We tend to call “a friend”, someone we’ve known for a month, ignoring his/her general flaws and virtues. However, since everything has a beginning, we like to say we’re making friends with someone we just met. Acquaintance sounds Swiss.
Some days ago I went to Gambrinus – an historic restaurant in Lisboa downtown – to drink some beers with two friends. One of them escaped early and I stayed chatting with my other friend, along with some beers and croquettes… Not fat whatsoever: a croquette has practically the necessary daily calories for an adult man.
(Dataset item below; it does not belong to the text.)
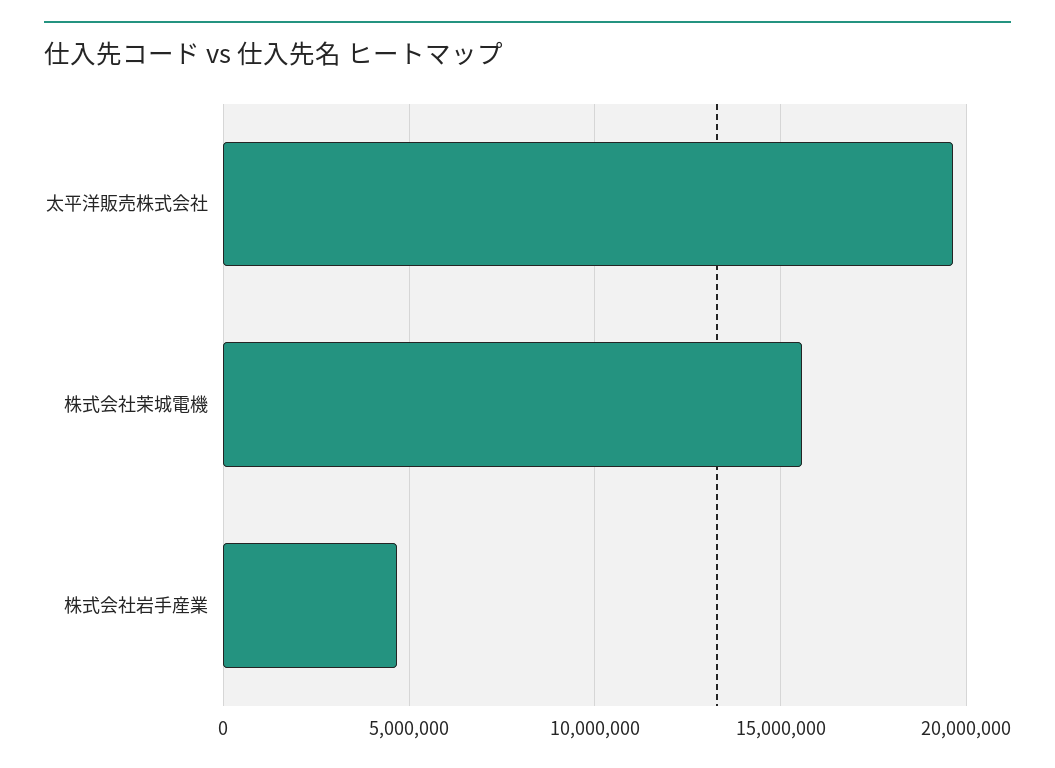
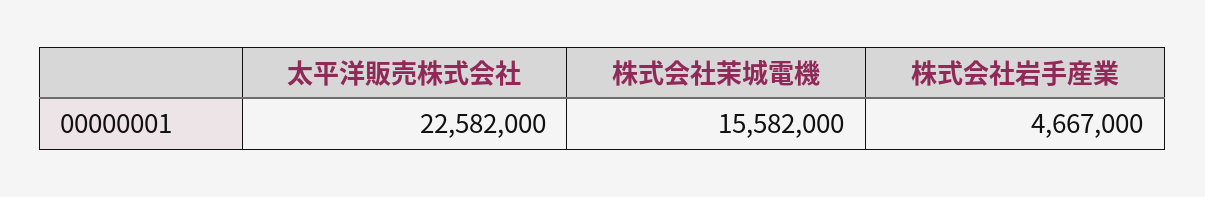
太平洋販売株式会社: 19500000 -> 22582000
At some point we looked to our side and we saw a gentleman with an oysters plate. He asked for a bottle Moët & Chandon, which gave us the opportunity to start talking. My friend, even more sociable than me, asked him as to why did he pick that wine.
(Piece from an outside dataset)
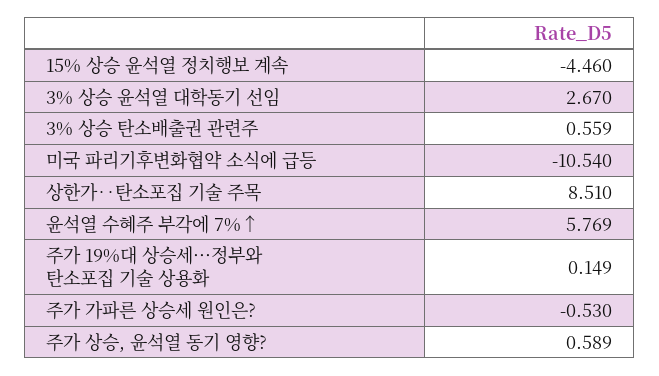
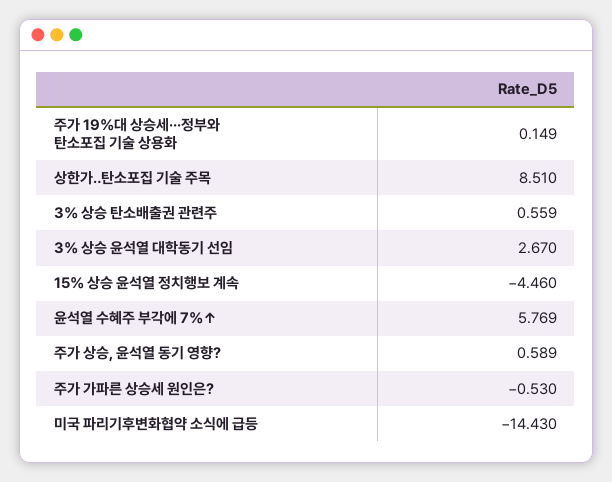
미국 파리기후변화협약 소식에 급등: -10.54 -> -14.43

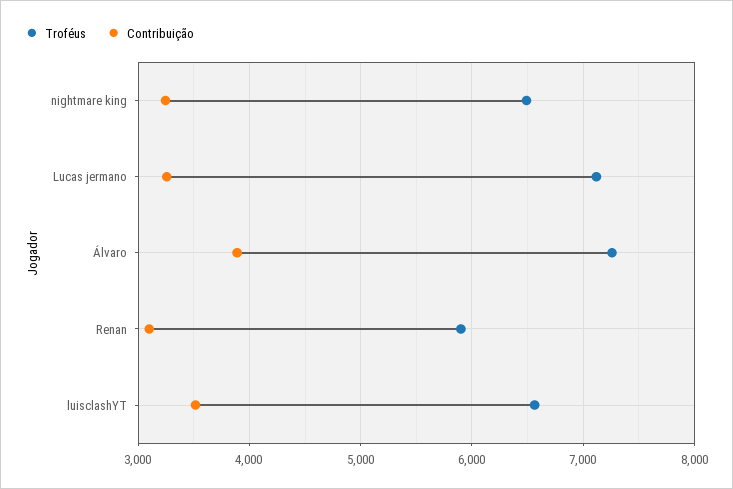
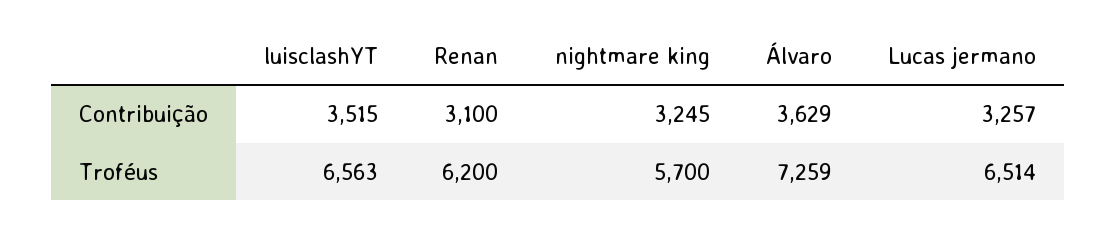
Troféus, nightmare king: 6500 -> 5700
Troféus, Lucas jermano: 7100 -> 6514
Contribuição, Álvaro: 3900 -> 3629
Troféus, Renan: 5900 -> 6200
Because he liked it, what else?! Oh, you know… we have amazing sparkling wines… and whatnot… how’s the wine? Words turn into conversation and there we were, long after the scheduled time, talking to the gentleman.
A nice man, easy talking, polite… have I mentioned gentleman?… Well, our interlocutor produces wine in the very warm region of Granja-Amareleja. Climatology was brought up, as well as the tilling, history and cuisine of that region.
Honestly, I can’t precise how many quarters of an hour did the conversation last. Several at the very least, and so pleasant they were not enough, latched by family commitments. Portuguese’s ability to make friends, and honesty the wine deserves, provided us a fine moment.
On the way out, our good conversationalist offered us a bottle of his wine. I didn’t know it. Guadelim Reserva 2009, designation of origin Granja-Amarela. Powerful and involving, with the heat from those whereabouts and far from being a soup or jelly. Shows holm-oak wood – obviously inexistent – translating a good integration and identification.
What’s left of that conversation? A desire to know the vineyards’ territory from where the grapes that made Guadelim came and… a warm night in this cold winter, dining with friends.
By the way, Guadelim is the name of a river. It might be Godelim, from the Arabic, it means “fountain river”, and mixes with Germanic. Yes, even with dictionaries… water is made.